Focus on human trafficking
United Against Human Trafficking had a booth set up outside of the exhibition hall, where they educated visitors on various aspects of the fight against human trafficking. They used a spinning wheel to focus visitors’ attention on various aspects of the fight. Perhaps some of that interactivity could work for some of the professional organizations and educational institutions at the conference. Houston is a hub for human trafficking, so this focus is helpful.
When you look carefully at what different regions brought to the conference, and how regions compare with one another, trends appear, some obvious, some not.
Even with the move towards digital, nearly 90% of both region-specific pavilion companies (65 of 75) and other companies (348 of 394) set out printed docs for visitors.
The Japanese pavilion provided excellent examples of the larger, thicker documentation that one traditionally finds at a conference like OTC. They also provided bags to carry these docs, which is a logical pairing. This particular high-quality job is also an example of the document re-use prevalent at the conference.
Foreign pavilions were far less likely to bring demo products to OTC. However, while around 30-40% of Brazilian, French, Italian, and Canadian booths had demos, Japan, Ghana, and Guyana had none. It’s understandable that foreign companies would have fewer demos – it’s harder for them to ship in a section of pipeline than it is for an American company. But though Ghana, Guyana, and especially Japan had enough room for demos, none of them provided any. There may have been logistical issues. But in an environment where you provide something that none of the booths around you provide, you really stand out.
Region-specific pavilion booths provided gifts at a rate of 57%, while other companies provided gifts 62% of the time. Since only 19% of region-specific pavilion companies provided demos, as opposed to 68% of other companies, region-specific companies may have used gifts more often to offset some of the potential value gap created in their booths by the lack of demo materials.
Less overseas traveling
Many international vendors and visitors were unable to attend this year due to travel restrictions. Since it’s relatively easy for domestic companies to engage with domestic customers throughout the year, many told me that they rely on OTC to provide them the opportunity to connect with foreign customers. With less international travel this year, there were fewer opportunities to do that this year.
Hopefully, travel restrictions will have been removed by next year, and businesses will be able to make those connections again.
Trends over time
Obviously, OTC was smaller in 2021 than in 2019. Many experienced vendors told me that they’re used to being packed into their space, with a constant flow of visitors. This year, they had plenty of room, and were looking to generate traffic.

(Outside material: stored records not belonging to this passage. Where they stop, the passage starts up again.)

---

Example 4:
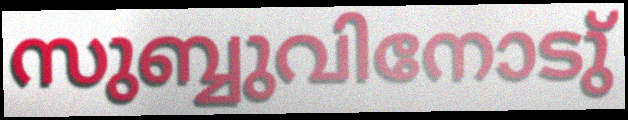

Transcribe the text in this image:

സുബ്ബുവിനോടു്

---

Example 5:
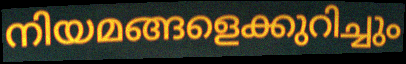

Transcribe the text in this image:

നിയമങ്ങളെക്കുറിച്ചും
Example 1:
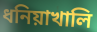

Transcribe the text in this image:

ধনিয়াখালি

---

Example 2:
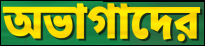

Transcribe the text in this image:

অভাগাদের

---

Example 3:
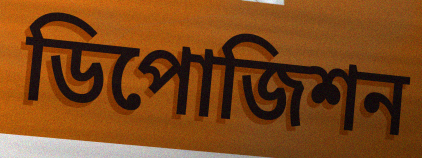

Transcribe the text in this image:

ডিপোজিশন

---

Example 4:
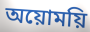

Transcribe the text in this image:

অয়োময়ি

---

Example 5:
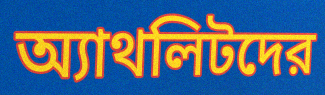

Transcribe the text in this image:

অ্যাথলিটদের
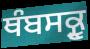
ਥੰਬਸਕ੍ਰੂ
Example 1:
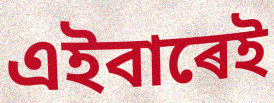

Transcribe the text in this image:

এইবাৰেই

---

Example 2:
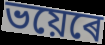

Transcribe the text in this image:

ভয়েৰে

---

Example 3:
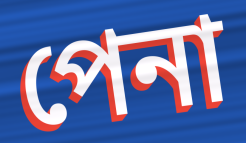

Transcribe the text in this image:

পেনা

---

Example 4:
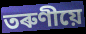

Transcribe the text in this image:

তৰুণীয়ে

Perhaps some of the ideas in this report can help companies capture a greater share of available visitors. On Monday, I got the feeling that I was absorbing more time from salespeople than I deserved as an observing non-customer. However, as Tuesday progressed, I noticed that the same salespeople who had spoken with me the day before were now absorbed in conversations with potential customers. This gave me confidence that organizations were getting in the groove, beginning to generate the value that makes coming to OTC worthwhile.